◆ Problems to work on
1 > Please copy the passage of the theater review that begins at the words "Claire is a" and stops after the words "in wonderful way.".
2 > Carry on the review of the Hannah Moscovitch double bill from the point where it stops.

◆ Selected passage
****
Review: A Hannah Moscovitch Double Bill (Tarragon Theatre)

Little One

Tarragon Theatre hands the stage over to playwright-in-residence Hannah Moscovitch

A Hannah Moscovitch Double Bill featuring Little One and Other People’s Children is currently being produced by Tarragon Theatre where Moscovitch is a playwright-in-residence. The two plays (each about an hour long with an intermission in between) aren’t thematically linked: one could say they both deal with ‘family’, but it’s a loose connection. I found them to be very different beasts.

Little One is the story of two adopted children who grow up as brother and sister. The boy, Aaron, is relatively well-adjusted to having been orphaned, but the girl, Claire, had been found abandoned and seems to have suffered some unremembered trauma that twists her psyche into very dark places. Aaron tries to love her and tries to bravely face the deprivations he undergoes as the parents focus all their attention on his adoptive sister. But everyone has their breaking point, and Claire’s specialty seems to be finding people’s breaking points.

Claire is a monster – Aaron tells us that himself near the beginning of the play in a very funny moment. The humour in the piece does a fantastic job of underscoring the horror. Michelle Monteith (who I last had the pleasure of seeing in an equally creepy role in The Lesson) plays Claire with a sexually malevolent gusto and Joe Cobden’s anxiety-ridden adult-self plays against his magnanimous child-self to keep the tension in this thriller dialed up to ten.

The soundscape, composed by Lily Ling and including music played by young pianist Kaylie Lau, is also a major contributor to the atmosphere of the show. This play is a nightmare, in wonderful way.

Other People’s Children is gripping, but it didn’t impress me as much as Little One. In it, a nanny from Sri Lanka comes to live with a couple Ilana (Niki Landau) and Ben (Gray Powell) to take care of their ten month old baby and she gets caught up in their relationship drama. But the nanny, Sati (Elisa Moolecherry) is no passive pawn: she has a sordid history that is only hinted at, and she displays some very inappropriate behaviour that exacerbates the already fractious couple. Because of this Sati is an intriguing, multi-layered character. The couple, however, came across to me as stereotypical wealthy twits.
****
◆ Data listing
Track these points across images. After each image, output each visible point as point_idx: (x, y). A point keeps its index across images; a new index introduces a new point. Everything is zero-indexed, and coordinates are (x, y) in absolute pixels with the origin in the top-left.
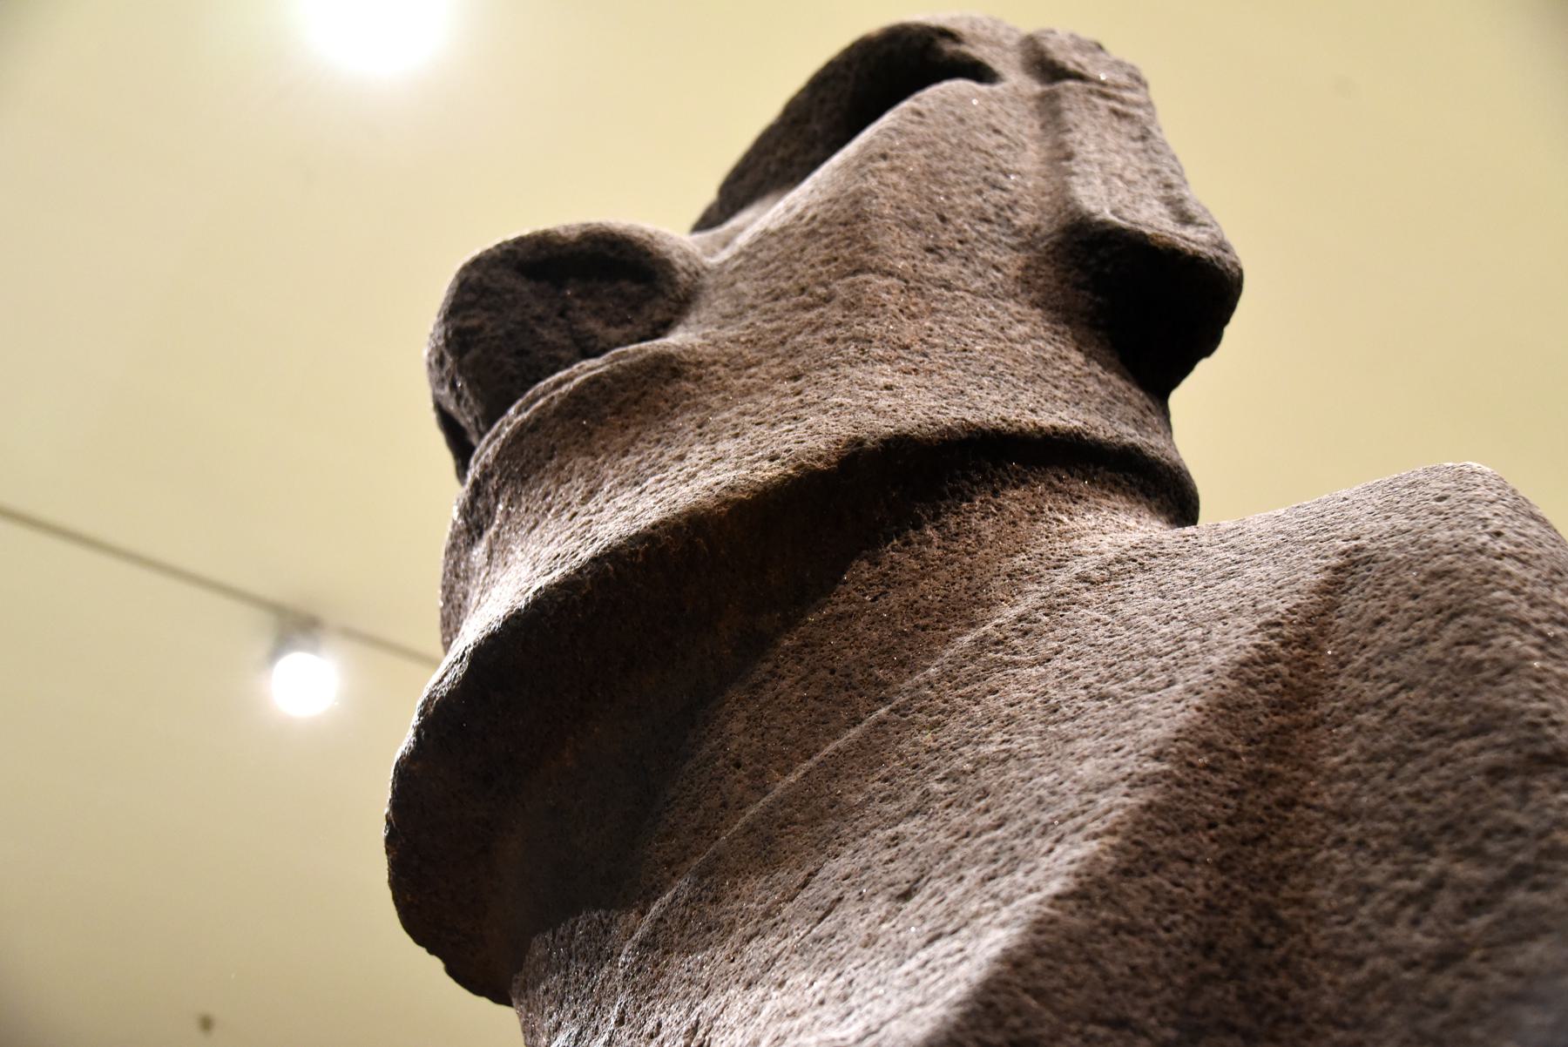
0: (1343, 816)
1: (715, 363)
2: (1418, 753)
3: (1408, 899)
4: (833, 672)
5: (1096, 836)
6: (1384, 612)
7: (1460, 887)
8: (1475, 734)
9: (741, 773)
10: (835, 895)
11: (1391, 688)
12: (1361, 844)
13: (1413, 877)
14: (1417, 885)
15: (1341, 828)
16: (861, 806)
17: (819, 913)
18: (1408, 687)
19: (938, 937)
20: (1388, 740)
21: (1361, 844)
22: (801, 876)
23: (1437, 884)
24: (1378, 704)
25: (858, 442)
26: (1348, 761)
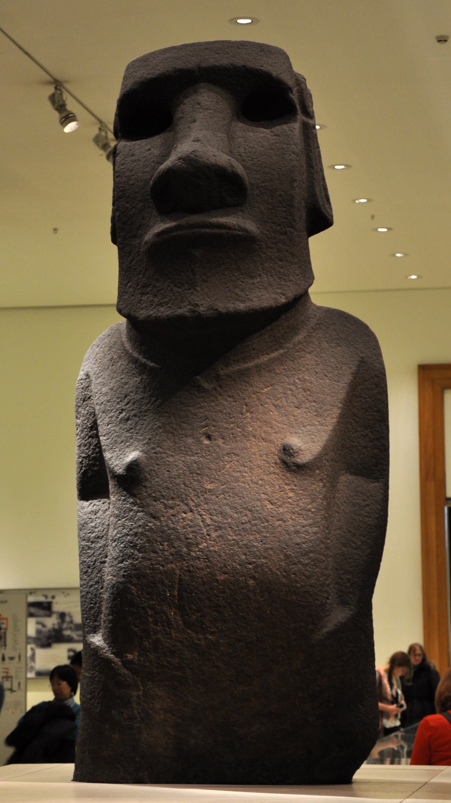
****
◆ Results of the exercise
1 >
Claire is a monster – Aaron tells us that himself near the beginning of the play in a very funny moment. The humour in the piece does a fantastic job of underscoring the horror. Michelle Monteith (who I last had the pleasure of seeing in an equally creepy role in The Lesson) plays Claire with a sexually malevolent gusto and Joe Cobden’s anxiety-ridden adult-self plays against his magnanimous child-self to keep the tension in this thriller dialed up to ten.

The soundscape, composed by Lily Ling and including music played by young pianist Kaylie Lau, is also a major contributor to the atmosphere of the show. This play is a nightmare, in wonderful way.

2 >
The play did explore a topic I consider important: how women are socially pressured into motherhood, and shamed for not being/feeling maternal. It just seemed that the conversation was placed as very black-and-white: Ilana was not motherhood-oriented because she was career-oriented and Sati was her foil, eschewing a career using her engineering degree in favour of caring for children.

There could have been an issue with North America not recognizing Sati’s foreign credentials, but that’s never mentioned, and why did she leave Sri Lanka? A failed marriage is brought up, but nothing solid. This makes Sati very interesting. Ilana’s life, in contrast, is made up of her high-powered lawyer job, guilting her husband, and hating her mother in law, which is not very interesting. She is at her most engrossing when dealing with the conflicting emotions of being grateful to Sati for taking care of the baby and resenting her for succeeding at mothering where Ilana has failed.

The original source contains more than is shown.